You can spot an authentication bottleneck from a mile away. A developer hits “send” on an API request, the gateway checks keys, and somebody on Slack mutters, “Why can’t this just use passkeys already?” Enter Azure API Management FIDO2. It promises hardware-backed identity with zero shared secrets, right inside your existing API gateway flow.
Azure API Management handles policy enforcement, throttling, and transforms, while FIDO2 kills off passwords using asymmetric cryptography. Together they form a clean handshake for cloud-native services: policy-driven control with tamper-proof authentication. No more rotating secrets or managing long-lived tokens in config files. Just a public key bound to a device that only its rightful owner can use.

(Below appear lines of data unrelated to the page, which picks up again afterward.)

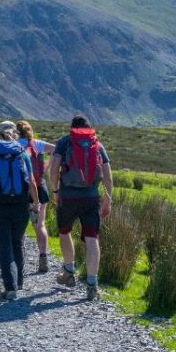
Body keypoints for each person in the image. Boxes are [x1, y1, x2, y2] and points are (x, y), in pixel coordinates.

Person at [48, 115, 113, 301]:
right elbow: (108, 177)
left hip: (68, 196)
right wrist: (108, 199)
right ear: (89, 127)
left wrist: (55, 190)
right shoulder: (97, 145)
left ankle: (69, 272)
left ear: (71, 128)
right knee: (92, 239)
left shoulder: (64, 142)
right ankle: (92, 284)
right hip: (91, 197)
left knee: (64, 232)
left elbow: (54, 170)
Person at [0, 121, 41, 300]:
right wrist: (35, 204)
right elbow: (31, 181)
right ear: (15, 135)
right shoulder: (22, 153)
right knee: (16, 243)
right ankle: (19, 281)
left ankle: (10, 287)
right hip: (21, 205)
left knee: (4, 245)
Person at [17, 120, 55, 274]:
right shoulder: (37, 144)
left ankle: (20, 258)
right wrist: (48, 165)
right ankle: (43, 258)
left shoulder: (14, 145)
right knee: (40, 225)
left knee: (20, 226)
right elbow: (56, 148)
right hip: (40, 188)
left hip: (21, 191)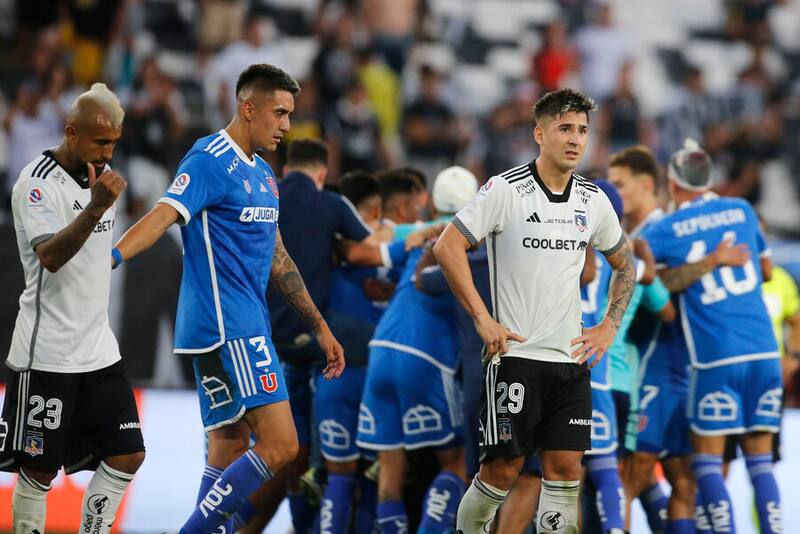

What makes this pairing work is how Azure delegates authentication logic. The service exposes APIs that plug neatly into an external identity provider using OpenID Connect (OIDC). FIDO2 fits into that pipeline as an authentication mechanism registered at the tenant level. When a request lands at your API gateway, Azure verifies the FIDO2 credential against the identity provider, issues a short-lived token, and applies your API Management policy chain.
This is not a new identity “thing.” It’s the modern replacement for outdated token exchange. The key flow looks like this:
- Client triggers a FIDO2 sign-in through an IdP like Azure AD or Okta.
- The IdP returns an OIDC token scoped for your API Management endpoint.
- API Management validates the signature and enforces policies mapped to roles.
- The API executes with verified, passwordless assurance.
When troubleshooting, remember the golden trio: device registration, token validation, and RBAC mapping. If an API call fails with a 401, check if the user’s FIDO2 key is registered in the correct directory and that your policy expression reads the “aud” claim properly. A mismatched audience claim is the silent killer of many FIDO2 prototypes.